Houses, which may be suitable for a roof conversion, include, one and two storey terraces, single storey cottages, some semi detached and double fronted bungalows.

Not all houses are suitable for a roof conversion. Some of the questions to be considered are?

  1. Is the house heritage listed this is different from being in a conservation area. If the house is heritage listed then your application and planning costs will increase considerably.
  2. Do you have an expansive roof cavity? If you have over 2.6 between the apex of the roof and the ceiling joists you can easily renovate to a habitable space. Tighter spaces can still be renovated however they may not qualify as habitable spaces and may need to be listed as storage areas. 
  3. Is the existing structure capable of supporting the additional loads? Some cottages and semi-detached houses may require the placement of columns or some underpinning before any work can begin. It may be a good idea to speak to a structural engineer early in the planning process.
  4. Where will the stairs go? Does the space you gain compensate you for    what you loose in the placement of the stairs?
  5. Will a roof conversation create privacy or overshadowing problems for the neighbours?

Roof Conversions in the inner city tend to be towards the rear of the house. Often the old roof may have been opened or the lid lifted behind the ridge line. This may extend into the rebuilding of the smaller minor roof to create two usable bedrooms, a bathroom and perhaps a study.

 

Roof Conversion Procedure

Building a roof conversion involves the removal of that portion of the roof where the extension is to be located. The position of the new rooms is marked out and the old rafters are cut accordingly. The new beams and floor joists are set out and fixed usually above the existing ceilings, which should remain intact during the building process. 

Once the structural floor is fixed the sheet floor or a temporary plywood floor is fixed.

  The waterproofing of the dwelling is done with a heavy-duty plastic sheeting, which is laid over the new floor. This will remain in place during the building process and will keep the new flooring in reasonable condition.

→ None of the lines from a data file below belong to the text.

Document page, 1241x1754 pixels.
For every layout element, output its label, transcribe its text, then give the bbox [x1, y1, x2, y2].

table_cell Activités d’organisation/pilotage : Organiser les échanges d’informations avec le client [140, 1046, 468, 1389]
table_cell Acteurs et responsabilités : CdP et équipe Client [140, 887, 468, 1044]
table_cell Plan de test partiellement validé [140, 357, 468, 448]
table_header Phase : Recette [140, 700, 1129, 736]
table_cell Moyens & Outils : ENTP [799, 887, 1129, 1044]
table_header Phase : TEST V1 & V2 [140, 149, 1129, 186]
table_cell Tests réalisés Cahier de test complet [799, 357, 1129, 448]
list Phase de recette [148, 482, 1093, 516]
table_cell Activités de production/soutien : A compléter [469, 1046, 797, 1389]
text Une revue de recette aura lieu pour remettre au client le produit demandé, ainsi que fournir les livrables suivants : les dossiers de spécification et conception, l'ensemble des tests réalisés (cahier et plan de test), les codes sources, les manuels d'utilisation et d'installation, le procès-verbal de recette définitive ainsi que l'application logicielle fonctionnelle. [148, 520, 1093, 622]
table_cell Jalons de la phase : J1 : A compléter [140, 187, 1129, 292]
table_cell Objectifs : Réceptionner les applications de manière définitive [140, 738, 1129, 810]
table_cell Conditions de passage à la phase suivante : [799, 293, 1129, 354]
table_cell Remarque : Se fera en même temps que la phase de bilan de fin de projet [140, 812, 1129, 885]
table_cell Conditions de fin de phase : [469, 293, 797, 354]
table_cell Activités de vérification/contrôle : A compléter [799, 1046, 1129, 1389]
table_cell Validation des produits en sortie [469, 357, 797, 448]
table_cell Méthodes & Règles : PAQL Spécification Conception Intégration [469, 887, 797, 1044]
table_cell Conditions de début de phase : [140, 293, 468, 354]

Once the floor is temporarily waterproofed work begins in earnest to complete the framing and roofing and get the renovation through to lock up.

Lock up is roof on, cladding completed and all doors and windows in place.

Roof Conversions are difficult to build and require expert tradesman and experienced builders.

 Handymen or owner builders should not attempt them.

Roof Conversions have always been a good renovation choice for those who don’t wish to move and who have the required budget. They help fulfill council’s requirements to create or maintain soft landscaping in houses in the inner city. Nevertheless they need to be well planned and you need to consider council and the neighbour’s requirements before a formal development application is submitted. Good Building!